Sul piano organizzativo si potrebbero riportare alla luce i laboratori e i reparti di lavorazione degli istituti tecnici e professionali, che prevedevano più locali e personale docente e tecnico, per poter formare dei gruppi, con tempi flessibili, ai quali aggiungere un buona dose di alternanza scuola-lavoro ed altri rapporti con gli enti e realtà del territorio. Analoga flessibilità potrebbe essere realizzata negli istituti comprensivi del primo ciclo, con scambio di docenti nei diversi gradi, e in quelli plurindirizzo delle superiori (campus) con un adeguata dotazione dell’organico di potenziamento.

L’autonomia scolastica sarà il dispositivo che consentirà alle scuole di adattare le prescrizioni sanitarie al contesto territoriale sia per quanto riguarda il curricolo, sia per le risorse da assegnare (DPR 275/1999).

Per i nuovi cantieri ci sono ricerche che prospettano il passaggio dalle aule agli ambienti di apprendimento, da una didattica unidirezionale a diverse modalità di lavoro individuale e per gruppi; per questo occorreranno nuove disposizioni per la costruzione e l’arredamento.

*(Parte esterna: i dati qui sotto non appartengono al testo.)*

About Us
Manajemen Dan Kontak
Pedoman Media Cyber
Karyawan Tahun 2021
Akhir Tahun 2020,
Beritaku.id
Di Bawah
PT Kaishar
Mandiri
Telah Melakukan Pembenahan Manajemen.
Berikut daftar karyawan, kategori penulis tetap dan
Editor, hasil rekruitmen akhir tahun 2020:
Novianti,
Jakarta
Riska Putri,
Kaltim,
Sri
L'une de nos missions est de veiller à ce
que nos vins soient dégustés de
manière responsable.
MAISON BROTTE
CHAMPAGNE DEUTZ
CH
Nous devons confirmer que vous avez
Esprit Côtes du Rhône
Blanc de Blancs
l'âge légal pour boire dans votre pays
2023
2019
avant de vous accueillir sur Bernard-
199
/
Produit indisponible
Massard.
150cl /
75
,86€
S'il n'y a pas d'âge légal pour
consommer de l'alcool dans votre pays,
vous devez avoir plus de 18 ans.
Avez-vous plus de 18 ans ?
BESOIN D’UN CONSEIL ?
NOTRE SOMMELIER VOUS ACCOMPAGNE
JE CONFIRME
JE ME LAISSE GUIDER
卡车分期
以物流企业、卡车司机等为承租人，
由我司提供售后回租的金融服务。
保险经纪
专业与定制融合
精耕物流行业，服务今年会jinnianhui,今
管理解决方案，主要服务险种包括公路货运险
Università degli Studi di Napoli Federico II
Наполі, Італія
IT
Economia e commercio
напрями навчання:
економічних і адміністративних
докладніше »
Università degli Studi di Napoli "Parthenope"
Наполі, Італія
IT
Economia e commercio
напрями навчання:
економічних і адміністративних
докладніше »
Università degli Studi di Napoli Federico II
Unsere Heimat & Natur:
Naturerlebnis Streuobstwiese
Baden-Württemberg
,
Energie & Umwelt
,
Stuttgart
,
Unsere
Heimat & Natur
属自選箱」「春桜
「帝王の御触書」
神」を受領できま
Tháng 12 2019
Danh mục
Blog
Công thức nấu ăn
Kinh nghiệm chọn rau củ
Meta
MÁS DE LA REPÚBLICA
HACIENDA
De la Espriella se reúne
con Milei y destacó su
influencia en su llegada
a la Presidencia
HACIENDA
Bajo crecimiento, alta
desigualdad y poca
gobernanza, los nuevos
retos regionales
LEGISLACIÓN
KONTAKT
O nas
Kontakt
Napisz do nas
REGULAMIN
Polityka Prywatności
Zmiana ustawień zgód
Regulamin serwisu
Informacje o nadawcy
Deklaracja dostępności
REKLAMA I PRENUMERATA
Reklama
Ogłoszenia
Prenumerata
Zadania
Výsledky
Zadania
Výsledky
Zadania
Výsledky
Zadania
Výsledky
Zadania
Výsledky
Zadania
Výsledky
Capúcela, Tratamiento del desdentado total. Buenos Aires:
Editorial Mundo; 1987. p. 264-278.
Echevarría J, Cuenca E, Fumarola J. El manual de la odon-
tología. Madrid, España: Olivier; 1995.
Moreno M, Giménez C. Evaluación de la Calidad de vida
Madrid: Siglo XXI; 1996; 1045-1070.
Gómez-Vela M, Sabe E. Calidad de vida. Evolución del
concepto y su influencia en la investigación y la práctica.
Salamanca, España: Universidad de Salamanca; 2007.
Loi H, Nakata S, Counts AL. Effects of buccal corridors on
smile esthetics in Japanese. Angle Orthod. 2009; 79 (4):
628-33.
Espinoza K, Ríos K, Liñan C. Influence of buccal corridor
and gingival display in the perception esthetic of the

L’evoluzione delle tecnologie digitali ci farà comprendere che la formazione a distanza è un dato strutturale e non un’emergenza da lockdown.

In una logica di maggiore flessibilità sarà dunque possibile agire in maniera differenziata sui tempi scuola, comprendendovi anche la consumazione dei pasti.

Le leve dell’autonomia: spazi e tempi

Per gli allievi più grandi è possibile intervenire sulle strutture e sull’organizzazione ridando l’autonomia che gli istituti tecnici e professionali avevano prima del 1974, allargando per i licei gli ambiti della frequentazione culturale e ambientale, con i musei, i teatri, ecc., in modo da poter attuare il necessario distanziamento attraverso gruppi che operano contemporaneamente in diversi ambienti

Per i più piccoli si possono riprendere le linee guida elaborate per i centri estivi (Allegato 8 al DPCM 11 giugno 2020), che potrebbero diventare utili per la didattica della prima infanzia, organizzando le attività per piccoli gruppi sotto la guida dell’educatore o ripristinando il team nella scuola primaria, utilizzando spazi all’aperto che come nelle “green school” facciano praticare attività a contatto con la natura. La continuità di relazione tra adulto e bambini è utile anche ai fini del tracciamento di eventuali casi di contagio.

Tutto questo è possibile a condizione che sia il progetto di istituto al centro dell’organizzazione e non standard economici o edilizi che in base alle richieste sanitarie sono ampiamente superati. Il documento degli esperti si limita ad indicazioni esterne di carattere igienico o logistico, mentre ci sarebbero le condizioni per rendere strutturali certe esigenze anche oltre l’emergenza.

Più risorse umane, ma non solo organico

L’amministrazione non deve presidiare tanto la formazione delle classi in modo rigido, ma fornire agli organici di istituto il necessario “potenziamento”, anche con altre figure professionali, nei laboratori, biblioteche ,ecc., fino a soddisfare curricoli flessibili e integrati con il territorio, che possono essere gestiti in parte anche a distanza.

Come si vede la storia della nostra scuola sarebbe già in grado di indicare quanto viene oggi richiesto, lo snodo sta nell’aumento del personale non solo docente,necessario a migliorare la qualità del sistema anche in tempi di pace.